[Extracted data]
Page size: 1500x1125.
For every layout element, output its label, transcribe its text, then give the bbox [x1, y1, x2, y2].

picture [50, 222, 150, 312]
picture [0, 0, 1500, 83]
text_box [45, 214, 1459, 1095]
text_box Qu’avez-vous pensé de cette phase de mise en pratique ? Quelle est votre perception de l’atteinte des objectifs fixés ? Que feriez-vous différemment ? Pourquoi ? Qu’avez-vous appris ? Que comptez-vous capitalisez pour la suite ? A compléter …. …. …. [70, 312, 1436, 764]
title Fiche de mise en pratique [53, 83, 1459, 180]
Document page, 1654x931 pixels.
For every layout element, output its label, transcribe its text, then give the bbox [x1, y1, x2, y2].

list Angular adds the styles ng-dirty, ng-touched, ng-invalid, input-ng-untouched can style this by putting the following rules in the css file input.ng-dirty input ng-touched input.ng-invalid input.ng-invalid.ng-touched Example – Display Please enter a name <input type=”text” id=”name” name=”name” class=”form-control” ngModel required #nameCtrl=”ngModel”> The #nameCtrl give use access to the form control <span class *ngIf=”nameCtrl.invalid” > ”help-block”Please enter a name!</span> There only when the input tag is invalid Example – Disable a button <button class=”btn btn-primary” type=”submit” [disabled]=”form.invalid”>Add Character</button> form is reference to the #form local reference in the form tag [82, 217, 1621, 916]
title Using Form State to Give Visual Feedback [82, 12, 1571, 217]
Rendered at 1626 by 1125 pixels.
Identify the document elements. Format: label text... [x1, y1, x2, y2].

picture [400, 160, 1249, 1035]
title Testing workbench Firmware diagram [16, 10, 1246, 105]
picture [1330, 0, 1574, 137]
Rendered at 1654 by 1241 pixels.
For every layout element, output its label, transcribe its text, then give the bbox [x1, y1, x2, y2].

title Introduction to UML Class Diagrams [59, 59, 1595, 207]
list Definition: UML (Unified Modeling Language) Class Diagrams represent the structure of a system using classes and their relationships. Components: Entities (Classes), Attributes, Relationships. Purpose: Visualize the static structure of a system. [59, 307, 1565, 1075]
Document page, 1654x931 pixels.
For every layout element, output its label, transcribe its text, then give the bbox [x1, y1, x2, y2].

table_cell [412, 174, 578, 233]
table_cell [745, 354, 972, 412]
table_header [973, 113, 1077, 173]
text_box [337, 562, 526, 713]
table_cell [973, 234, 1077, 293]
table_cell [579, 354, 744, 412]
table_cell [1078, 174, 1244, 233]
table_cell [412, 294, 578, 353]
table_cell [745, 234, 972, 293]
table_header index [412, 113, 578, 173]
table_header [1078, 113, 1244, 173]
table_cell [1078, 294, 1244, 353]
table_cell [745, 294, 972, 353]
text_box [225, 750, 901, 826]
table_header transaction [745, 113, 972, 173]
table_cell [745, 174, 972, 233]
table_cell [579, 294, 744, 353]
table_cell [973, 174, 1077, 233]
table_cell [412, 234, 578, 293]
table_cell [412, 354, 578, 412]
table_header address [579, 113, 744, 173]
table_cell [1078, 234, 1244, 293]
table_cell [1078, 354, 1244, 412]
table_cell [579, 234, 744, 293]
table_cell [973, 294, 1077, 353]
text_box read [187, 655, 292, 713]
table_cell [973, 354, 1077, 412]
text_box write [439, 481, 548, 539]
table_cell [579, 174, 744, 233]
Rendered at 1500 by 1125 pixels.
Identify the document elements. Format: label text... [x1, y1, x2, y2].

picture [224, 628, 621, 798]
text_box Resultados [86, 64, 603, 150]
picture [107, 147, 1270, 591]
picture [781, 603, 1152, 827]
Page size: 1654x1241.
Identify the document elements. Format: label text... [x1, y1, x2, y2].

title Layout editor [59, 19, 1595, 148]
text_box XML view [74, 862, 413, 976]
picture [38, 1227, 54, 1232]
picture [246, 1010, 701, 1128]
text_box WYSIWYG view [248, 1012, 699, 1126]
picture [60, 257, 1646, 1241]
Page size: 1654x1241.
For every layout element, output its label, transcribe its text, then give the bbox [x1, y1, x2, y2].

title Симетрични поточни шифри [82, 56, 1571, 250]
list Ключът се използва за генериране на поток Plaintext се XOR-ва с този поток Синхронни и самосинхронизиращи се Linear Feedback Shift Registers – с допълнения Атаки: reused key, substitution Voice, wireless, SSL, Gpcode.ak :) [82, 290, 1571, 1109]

**Instructions to follow:**
Copy out the data above word for word.

**Solved exercise:**
Page size: 1500x1125.
For every layout element, output its label, transcribe its text, then give the bbox [x1, y1, x2, y2].

picture [50, 222, 150, 312]
picture [0, 0, 1500, 83]
text_box [45, 214, 1459, 1095]
text_box Qu’avez-vous pensé de cette phase de mise en pratique ? Quelle est votre perception de l’atteinte des objectifs fixés ? Que feriez-vous différemment ? Pourquoi ? Qu’avez-vous appris ? Que comptez-vous capitalisez pour la suite ? A compléter …. …. …. [70, 312, 1436, 764]
title Fiche de mise en pratique [53, 83, 1459, 180]
Document page, 1654x931 pixels.
For every layout element, output its label, transcribe its text, then give the bbox [x1, y1, x2, y2].

list Angular adds the styles ng-dirty, ng-touched, ng-invalid, input-ng-untouched can style this by putting the following rules in the css file input.ng-dirty input ng-touched input.ng-invalid input.ng-invalid.ng-touched Example – Display Please enter a name <input type=”text” id=”name” name=”name” class=”form-control” ngModel required #nameCtrl=”ngModel”> The #nameCtrl give use access to the form control <span class *ngIf=”nameCtrl.invalid” > ”help-block”Please enter a name!</span> There only when the input tag is invalid Example – Disable a button <button class=”btn btn-primary” type=”submit” [disabled]=”form.invalid”>Add Character</button> form is reference to the #form local reference in the form tag [82, 217, 1621, 916]
title Using Form State to Give Visual Feedback [82, 12, 1571, 217]
Rendered at 1626 by 1125 pixels.
Identify the document elements. Format: label text... [x1, y1, x2, y2].

picture [400, 160, 1249, 1035]
title Testing workbench Firmware diagram [16, 10, 1246, 105]
picture [1330, 0, 1574, 137]
Rendered at 1654 by 1241 pixels.
For every layout element, output its label, transcribe its text, then give the bbox [x1, y1, x2, y2].

title Introduction to UML Class Diagrams [59, 59, 1595, 207]
list Definition: UML (Unified Modeling Language) Class Diagrams represent the structure of a system using classes and their relationships. Components: Entities (Classes), Attributes, Relationships. Purpose: Visualize the static structure of a system. [59, 307, 1565, 1075]
Document page, 1654x931 pixels.
For every layout element, output its label, transcribe its text, then give the bbox [x1, y1, x2, y2].

table_cell [412, 174, 578, 233]
table_cell [745, 354, 972, 412]
table_header [973, 113, 1077, 173]
text_box [337, 562, 526, 713]
table_cell [973, 234, 1077, 293]
table_cell [579, 354, 744, 412]
table_cell [1078, 174, 1244, 233]
table_cell [412, 294, 578, 353]
table_cell [745, 234, 972, 293]
table_header index [412, 113, 578, 173]
table_header [1078, 113, 1244, 173]
table_cell [1078, 294, 1244, 353]
table_cell [745, 294, 972, 353]
text_box [225, 750, 901, 826]
table_header transaction [745, 113, 972, 173]
table_cell [745, 174, 972, 233]
table_cell [579, 294, 744, 353]
table_cell [973, 174, 1077, 233]
table_cell [412, 234, 578, 293]
table_cell [412, 354, 578, 412]
table_header address [579, 113, 744, 173]
table_cell [1078, 234, 1244, 293]
table_cell [1078, 354, 1244, 412]
table_cell [579, 234, 744, 293]
table_cell [973, 294, 1077, 353]
text_box read [187, 655, 292, 713]
table_cell [973, 354, 1077, 412]
text_box write [439, 481, 548, 539]
table_cell [579, 174, 744, 233]
Rendered at 1500 by 1125 pixels.
Identify the document elements. Format: label text... [x1, y1, x2, y2].

picture [224, 628, 621, 798]
text_box Resultados [86, 64, 603, 150]
picture [107, 147, 1270, 591]
picture [781, 603, 1152, 827]
Page size: 1654x1241.
Identify the document elements. Format: label text... [x1, y1, x2, y2].

title Layout editor [59, 19, 1595, 148]
text_box XML view [74, 862, 413, 976]
picture [38, 1227, 54, 1232]
picture [246, 1010, 701, 1128]
text_box WYSIWYG view [248, 1012, 699, 1126]
picture [60, 257, 1646, 1241]
Page size: 1654x1241.
For every layout element, output its label, transcribe its text, then give the bbox [x1, y1, x2, y2].

title Симетрични поточни шифри [82, 56, 1571, 250]
list Ключът се използва за генериране на поток Plaintext се XOR-ва с този поток Синхронни и самосинхронизиращи се Linear Feedback Shift Registers – с допълнения Атаки: reused key, substitution Voice, wireless, SSL, Gpcode.ak :) [82, 290, 1571, 1109]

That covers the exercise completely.